What is El Niño?
El Niño is the term used to describe unusually high temperatures of Pacific Ocean which is expected to cause California to receive above normal amounts of rain from January to March 2016. The National Weather Service predicts this season’s El Niño could be “among the top three strongest episodes” on record, bringing below average temperatures and significantly higher than average rainfall to the region during the winter months.
What You Can Do
The American Red Cross is encouraging residents to prepare their homes and property for the coming wet weather and to arm themselves with safety tips before significant storms arrive. As with any disaster, preparation can be the difference between life and death. Helpful information can be found below in preparing for the potential El Niño impacts.
Real-time severe weather alerts and safety information, all in one app. The app also includes an “I’m Safe” button to let loved ones know you are okay, and a real-time map to help you find the location of Red Cross shelters. The app has a Spanish language toggle switch. Text GETEMERGENCY to 90999 or search "Red Cross Emergency" in the Apple App Store or Google Play Store.
Learn the difference between an advisory, watch, or warning. Winter storms can range from a moderate snow over a few hours to a blizzard with blinding, wind-driven snow that lasts for several days. Many winter storms are accompanied by dangerously low temperatures and sometimes by strong winds, icing, sleet and freezing rain. Regardless of the severity of a winter storm, you should be prepared in order to remain safe during these events.
The term landslide describes downhill earth movements that can move slowly and cause damage gradually, or move rapidly, destroying property and taking lives suddenly and unexpectedly. Landslides are typically associated with periods of heavy rainfall or rapid snowmelt and tend to worsen the effects of flooding. Areas burned by forest and brush fires are also particularly susceptible to landslides.
Learn the difference between an advisory, watch, or warning. Stay away from flood waters. If you come upon a flowing stream where water is above your ankle, stop, turn around and go another way. If you come upon a flooded road while driving, turn around and go another way. Most cars can be swept away by less than two feet of moving water. Be especially cautious at night when it is harder to recognize flood danger.

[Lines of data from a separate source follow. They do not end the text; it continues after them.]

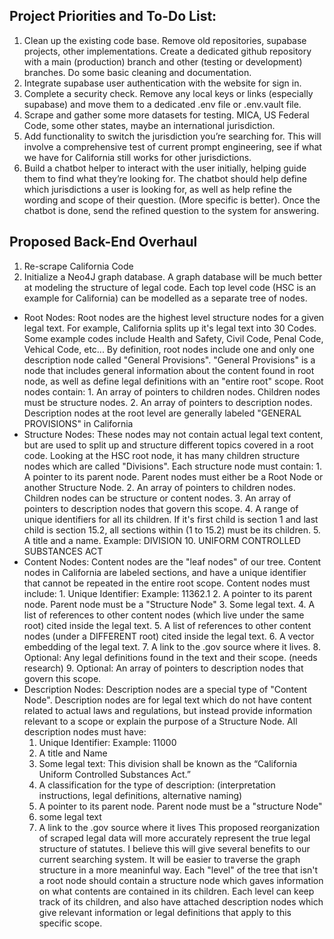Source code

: ## Project Priorities and To-Do List:
1. Clean up the existing code base. Remove old repositories, supabase projects, other implementations. Create a dedicated github repository with a main (production) branch and other (testing or development) branches. Do some basic cleaning and documentation.
2. Integrate supabase user authentication with the website for sign in.
3. Complete a security check. Remove any local keys or links (especially supabase) and move them to a dedicated .env file or .env.vault file.
4. Scrape and gather some more datasets for testing. MICA, US Federal Code, some other states, maybe an international jurisdiction.
5. Add functionality to switch the jurisdiction you’re searching for. This will involve a comprehensive test of current prompt engineering, see if what we have for California still works for other jurisdictions.
5. Build a chatbot helper to interact with the user initially, helping guide them to find what they’re looking for. The chatbot should help define which jurisdictions a user is looking for, as well as help refine the wording and scope of their question. (More specific is better). Once the chatbot is done, send the refined question to the system for answering.


## Proposed Back-End Overhaul
1. Re-scrape California Code
2. Initialize a Neo4J graph database. A graph database will be much better at modeling the structure of legal code. Each top level code (HSC is an example for California) can be modelled as a separate tree of nodes.
- Root Nodes: Root nodes are the highest level structure nodes for a given legal text. For example, California splits up it's legal text into 30 Codes. Some example codes include Health and Safety, Civil Code, Penal Code, Vehical Code, etc... By definition, root nodes include one and only one description node called "General Provisions". "General Provisions" is a node that includes general information about the content found in root node, as well as define legal definitions with an "entire root" scope. Root nodes contain:
      1. An array of pointers to children nodes. Children nodes must be structure nodes.
      2. An array of pointers to description nodes. Description nodes at the root level are generally labeled "GENERAL PROVISIONS" in California
- Structure Nodes: These nodes may not contain actual legal text content, but are used to split up and structure different topics covered in a root code. Looking at the HSC root node, it has many children structure nodes which are called "Divisions". Each structure node must contain:
      1. A pointer to its parent node. Parent nodes must either be a Root Node or another Structure Node.
      2. An array of pointers to children nodes. Children nodes can be structure or content nodes.
      3. An array of pointers to description nodes that govern this scope.
      4. A range of unique identifiers for all its children. If it's first child is section 1 and last child is section 15.2, all sections within (1 to 15.2) must be its children.
      5. A title and a name. Example: DIVISION 10. UNIFORM CONTROLLED SUBSTANCES ACT
- Content Nodes: Content nodes are the "leaf nodes" of our tree. Content nodes in California are labeled sections, and have a unique identifier that cannot be repeated in the entire root scope. Content nodes must include:
      1. Unique Identifier: Example: 11362.1
      2. A pointer to its parent node. Parent node must be a "Structure Node"
      3. Some legal text.
      4. A list of references to other content nodes (which live under the same root) cited inside the legal text.
      5. A list of references to other content nodes (under a DIFFERENT root) cited inside the legal text.
      6. A vector embedding of the legal text.
      7. A link to the .gov source where it lives.
      8. Optional: Any legal definitions found in the text and their scope. (needs research)
      9. Optional: An array of pointers to description nodes that govern this scope.
- Description Nodes: Description nodes are a special type of "Content Node". Description nodes are for legal text which do not have content related to actual laws and regulations, but instead provide information relevant to a scope or explain the purpose of a Structure Node. All description nodes must have:
    1. Unique Identifier: Example: 11000
    2. A title and Name
    3. Some legal text: This division shall be known as the “California Uniform Controlled Substances Act.”
    4. A classification for the type of description: (interpretation instructions, legal definitions, alternative naming)
    5. A pointer to its parent node. Parent node must be a "structure Node"
    6. some legal text
    7. A link to the .gov source where it lives
This proposed reorganization of scraped legal data will more accurately represent the true legal structure of statutes. I believe this will give several benefits to our current searching system. It will be easier to traverse the graph structure in a more meaninful way. Each "level" of the tree that isn't a root node should contain a structure node which gaves information on what contents are contained in its children. Each level can keep track of its children, and also have attached description nodes which give relevant information or legal definitions that apply to this specific scope.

Know what emergencies or disasters are most likely to occur in your community. Create and practice your family disaster plan. Decide where you would meet and who you would contact in case of disaster. Be prepared to evacuate your family and pets at a moment’s notice. Assemble and maintain an emergency preparedness kit.
In anticipation of possible disastrous repercussions from El Niño, every region of the Red Cross has been working closely with local community and government partners to develop strategies for responding to what could be a severe El Niño season. In cooperation with local government agencies and non-government organizations, the Red Cross is the leading entity that provides mass care to the victims of disasters
Moreover, we have been coordinating with Emergency Management Partners throughout the State to identify at risk areas for flash floods/runoff flooding, traditional riverine flooding and at risk areas for levy/dam failure so that resources can be quickly relocated closer to where they might be needed most. We are particularly watchful of former wildfire burn areas and zones that historically experience flooding. After a severe drought and wildfire season, our disaster teams are prepared for and understand the risk of landslides and flooding in these areas.